A quick introduction to Google’s Pregel graph processing system

Aditya Chatterjee
4 min readMay 11, 2018

Pregel was first outlined in a paper published by Google in 2010. It is system for large scale graph processing (think billions of nodes), and has served as inspiration for Apache Giraph, which Facebook uses internally to analyze their social network, as well Apache Spark’s GraphX library, which provides an API for Pregel computations.

A Pregel computation consists of a sequence of iterations, each called a superstep.

“During a superstep the framework invokes a user-defined function for each vertex, conceptually in parallel. The function specifies behavior at a single vertex V and a single superstep S. It can read messages sent to V in superstep S − 1, send messages to other vertices that will be received at superstep S + 1, and modify the state of V and its outgoing edges. Messages are typically sent along outgoing edges, but a message may be sent to any vertex whose identifier is known.”

Vertices may choose to halt at a given step, switching its state from activated to deactivated. The Pregel framework will not invoke the function at this vertex from the next superstep onward, unless the vertex is reactivated by a message.

The function can be invoked at each vertex in parallel, since individual vertices communicate via message-passing rather than shared memory.

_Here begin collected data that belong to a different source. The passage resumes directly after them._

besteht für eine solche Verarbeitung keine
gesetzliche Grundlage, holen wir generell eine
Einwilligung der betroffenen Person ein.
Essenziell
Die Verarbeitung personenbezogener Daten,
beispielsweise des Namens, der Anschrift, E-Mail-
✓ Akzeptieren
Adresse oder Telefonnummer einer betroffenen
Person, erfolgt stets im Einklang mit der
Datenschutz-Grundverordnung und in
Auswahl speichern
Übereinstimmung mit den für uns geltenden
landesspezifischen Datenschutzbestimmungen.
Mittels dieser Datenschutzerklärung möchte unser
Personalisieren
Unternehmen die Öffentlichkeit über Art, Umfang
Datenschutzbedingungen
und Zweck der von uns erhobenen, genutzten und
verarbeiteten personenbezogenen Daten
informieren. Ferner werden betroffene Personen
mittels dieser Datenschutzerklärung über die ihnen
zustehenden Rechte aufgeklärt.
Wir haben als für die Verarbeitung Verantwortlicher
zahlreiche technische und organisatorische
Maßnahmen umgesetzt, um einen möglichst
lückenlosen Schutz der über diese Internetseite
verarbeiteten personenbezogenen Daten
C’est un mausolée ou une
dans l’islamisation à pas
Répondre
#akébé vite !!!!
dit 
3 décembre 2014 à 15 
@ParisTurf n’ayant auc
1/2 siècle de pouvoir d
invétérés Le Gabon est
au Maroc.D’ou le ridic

“Within each superstep the vertices compute in parallel, each executing the same user-defined function that expresses the logic of a given algorithm. A vertex can modify its state or that of its outgoing edges, receive messages sent to it in the previous superstep, send messages to other vertices (to be received in the next superstep), or even mutate the topology of the graph. Edges are not first-class citizens in this model, having no associated computation.”

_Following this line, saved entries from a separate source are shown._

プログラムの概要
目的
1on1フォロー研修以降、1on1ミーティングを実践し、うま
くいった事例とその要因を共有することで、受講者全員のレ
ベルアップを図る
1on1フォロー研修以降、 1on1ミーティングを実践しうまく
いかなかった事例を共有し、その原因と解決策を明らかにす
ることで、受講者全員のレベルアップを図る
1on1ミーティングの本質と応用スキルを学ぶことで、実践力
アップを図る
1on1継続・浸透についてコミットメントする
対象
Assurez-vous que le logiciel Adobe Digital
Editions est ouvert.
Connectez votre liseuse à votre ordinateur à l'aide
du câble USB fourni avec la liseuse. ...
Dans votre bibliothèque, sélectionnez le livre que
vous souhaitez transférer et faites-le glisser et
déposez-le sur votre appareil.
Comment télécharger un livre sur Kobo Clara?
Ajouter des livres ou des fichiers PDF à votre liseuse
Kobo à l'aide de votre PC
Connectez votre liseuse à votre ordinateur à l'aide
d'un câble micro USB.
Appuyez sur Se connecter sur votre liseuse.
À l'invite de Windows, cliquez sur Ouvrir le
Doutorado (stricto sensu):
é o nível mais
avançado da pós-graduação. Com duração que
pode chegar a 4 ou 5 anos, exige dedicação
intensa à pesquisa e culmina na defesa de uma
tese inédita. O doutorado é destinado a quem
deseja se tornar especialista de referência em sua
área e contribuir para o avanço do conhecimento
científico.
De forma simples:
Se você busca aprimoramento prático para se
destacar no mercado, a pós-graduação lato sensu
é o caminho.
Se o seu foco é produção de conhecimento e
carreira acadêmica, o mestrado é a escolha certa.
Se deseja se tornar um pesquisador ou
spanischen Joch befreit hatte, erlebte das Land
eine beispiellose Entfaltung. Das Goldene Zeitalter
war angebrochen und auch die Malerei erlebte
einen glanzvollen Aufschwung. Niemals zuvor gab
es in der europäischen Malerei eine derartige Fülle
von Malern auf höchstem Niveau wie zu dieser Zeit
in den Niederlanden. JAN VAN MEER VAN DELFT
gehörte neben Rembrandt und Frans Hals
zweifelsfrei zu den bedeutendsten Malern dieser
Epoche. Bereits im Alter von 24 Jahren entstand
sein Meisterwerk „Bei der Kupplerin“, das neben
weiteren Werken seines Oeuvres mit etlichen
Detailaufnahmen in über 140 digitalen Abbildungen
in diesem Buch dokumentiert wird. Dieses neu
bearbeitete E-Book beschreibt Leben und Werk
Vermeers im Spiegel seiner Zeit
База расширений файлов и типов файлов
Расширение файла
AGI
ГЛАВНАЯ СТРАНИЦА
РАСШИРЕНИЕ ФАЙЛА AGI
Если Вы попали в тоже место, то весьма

The paper also backs the decision to use message-passing rather than shared-memory communication by stating that the researchers had not found any graph algorithms in which message passing was not a sufficient means of communication between vertices.

The image below shows a sequence of supersteps to calculate the highest value among vertices. This illustration is taken from Adrian Coyler’s blog.

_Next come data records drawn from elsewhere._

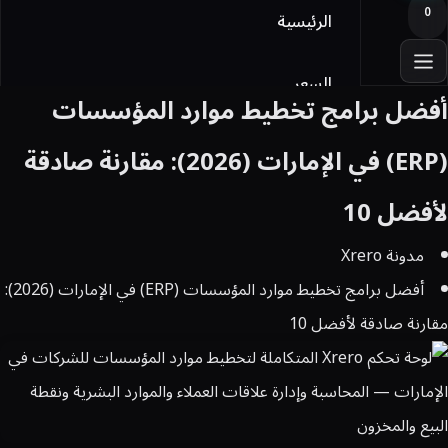
0
الرئيسية
السعر
أفضل برامج تخطيط موارد المؤسسات
أوفيس
(ERP) في الإمارات (2026): مقارنة صادقة
لأفضل 10
Licensing
مدونة Xrero
المدونة
أفضل برامج تخطيط موارد المؤسسات (ERP) في الإمارات (2026):
مقارنة صادقة لأفضل 10
تواصل معنا
تسجيل الدخول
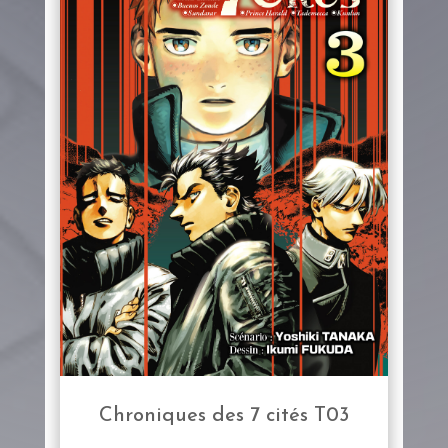
Chroniques des 7 cités T03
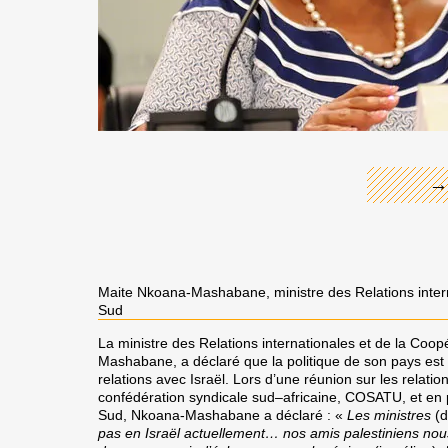
←
→
Maite Nkoana-Mashabane, ministre des Relations intern
Sud
La ministre des Relations internationales et de la Coo
Mashabane, a déclaré que la politique de son pays est
relations avec Israël. Lors d’une réunion sur les relatio
confédération syndicale sud–africaine, COSATU, et e
Sud, Nkoana-Mashabane a déclaré : «
Les ministres
(d
pas en Israël actuellement… nos amis palestiniens nous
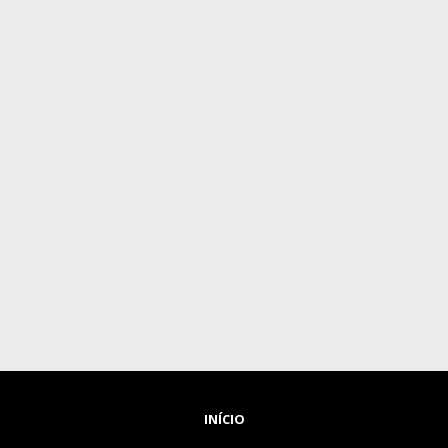
INÍCIO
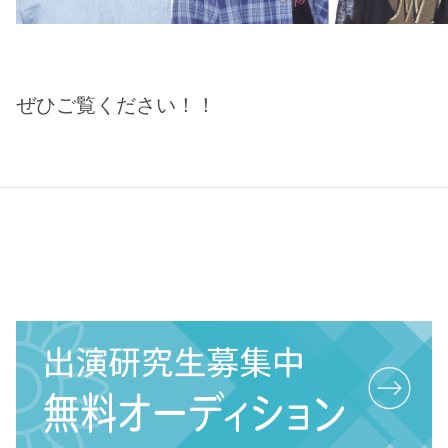
ぜひご覧ください！！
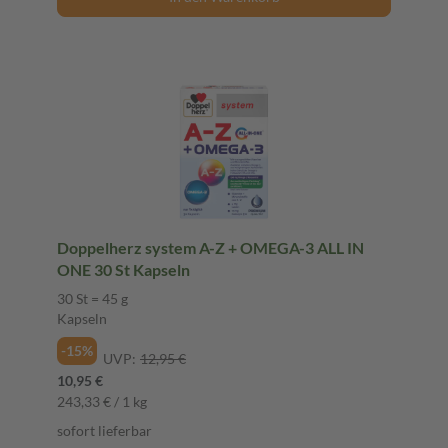
Doppelherz system A-Z + OMEGA-3 ALL IN
ONE 30 St Kapseln
30 St = 45 g
Kapseln
-15%
UVP:
12,95 €
10,95 €
243,33 € / 1 kg
sofort lieferbar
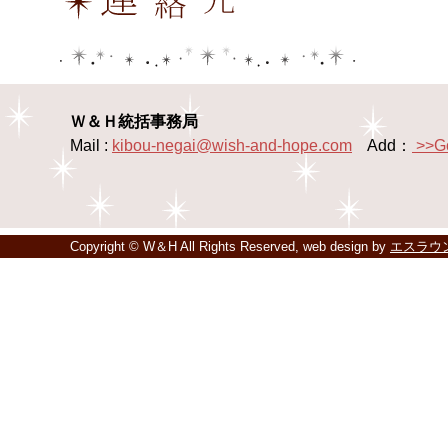
Ｗ＆Ｈ統括事務局
Mail :
kibou-negai@wish-and-hope.com
Add：
>>G
Copyright © W＆H All Rights Reserved, web design by
エスラウ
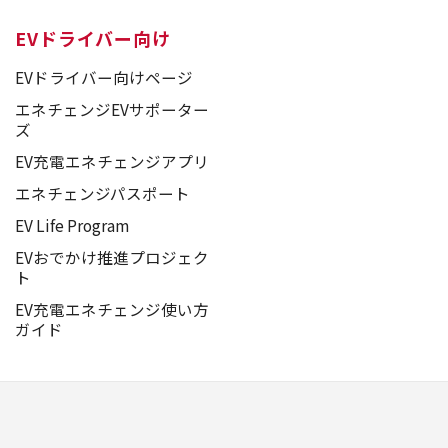
EVドライバー向け
EVドライバー向けページ
エネチェンジEVサポーター
ズ
EV充電エネチェンジアプリ
エネチェンジパスポート
EV Life Program
EVおでかけ推進プロジェク
ト
EV充電エネチェンジ使い方
ガイド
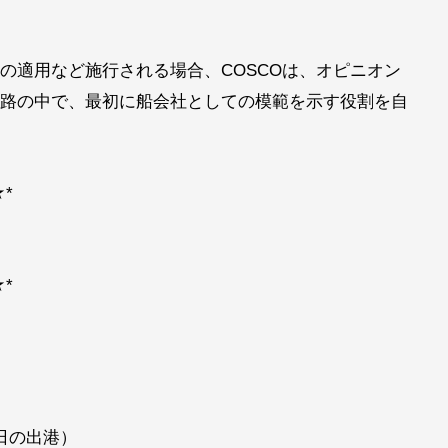
の適用など施行される場合、COSCOは、オピニオン
路の中で、最初に船会社としての模範を示す役割を自
*
*
日の出港）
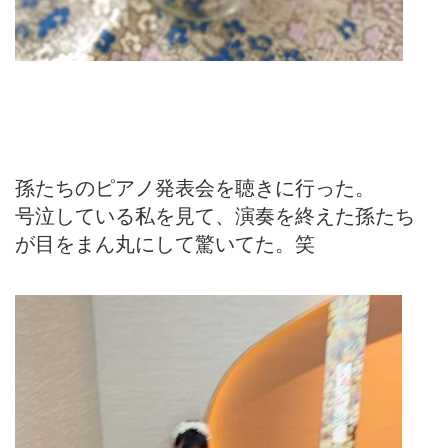
孫たちのピアノ発表会を聴きに行った。
号泣している私を見て、演奏を終えた孫たち
が目をまん丸にして驚いてた。笑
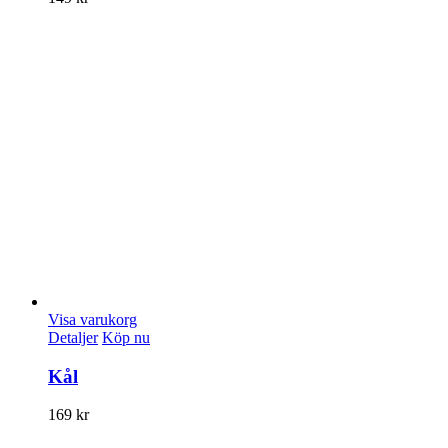
Visa varukorg
Detaljer
Köp nu
Kål
169
kr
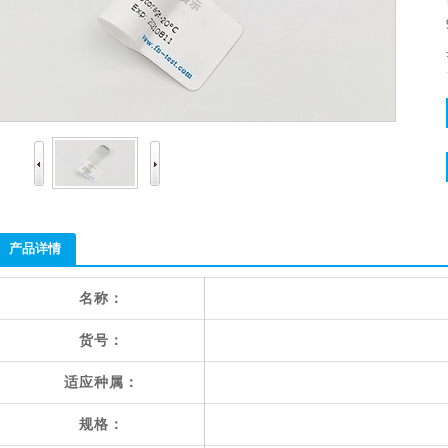
产品详情
名称：
货号：
适应种属：
规格：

Step 1: All four vertices are active, and send their values across outgoing edges.

Step 2: Messages received by each vertex are combined, and the largest value is found. If this value is larger than the vertex’s value, then the vertex’s value is updated. If none of the messages are of higher value than a given vertex, it deactivates itself.

Step 3–4: The largest value is propagated to every vertex in the graph, and there are no active vertices remaining. Pregel computation complete!

In step 2, I mentioned that the messages at a vertex from the last superstep can be combined, in this case to produce the message with the highest value. The function that is responsible for this is called the combiner.

Additionally, vertices can exchange messages globally for communication across the entire graph. The aggregator is a function that combines these global messages.

Now let’s look at how the Pregel API can be used in Spark GraphX. The following is the method signature for pregel, a higher order function (aka functor? forgive me, I’m still new to this whole functional programming thing) in Graphx.


def pregel[A]
(initialMsg: A, maxIter: Int = Int.MaxValue, activeDir: EdgeDirection = EdgeDirection.Out) //parameter list 1(vprog: (VertexId, VD, A) => VD, sendMsg: EdgeTriplet[VD, ED] => Iterator[(VertexId, A)], mergeMsg: (A, A) => A) //parameter list 2: Graph[VD, ED] //output

As you can see, there are two sets of parameters for the pregel (Scala allows multiple sets of function parameters)

The first parameter list contains initialMsg (a message that each vertex starts with in the first superstep), maxIter (an upper bound on the number of supersteps this pregel computation can have) and activeDir (specifies direction for message propagation).

The second parameter list is for functions that define behavior at each vertex for each superstep. vprog defines how the current vertex can be updated depending on the output of mergeMsg, sendMsg determines messages to be sent and which vertices they should be sent to, and mergeMsg defines how the messages from the previous superstep should be combined (yep, mergeMsg is the combiner function!)

And that’s a wrap! I hope this post inspires you to learn more about pregel, graph processing or distributed/parallel computing!

If you are unfamiliar with functional programming concepts such as first-class functions, higher order functions, immutable data structures, program state etc. I recommend checking out MPJ’s introduction to functional programming in Javascript.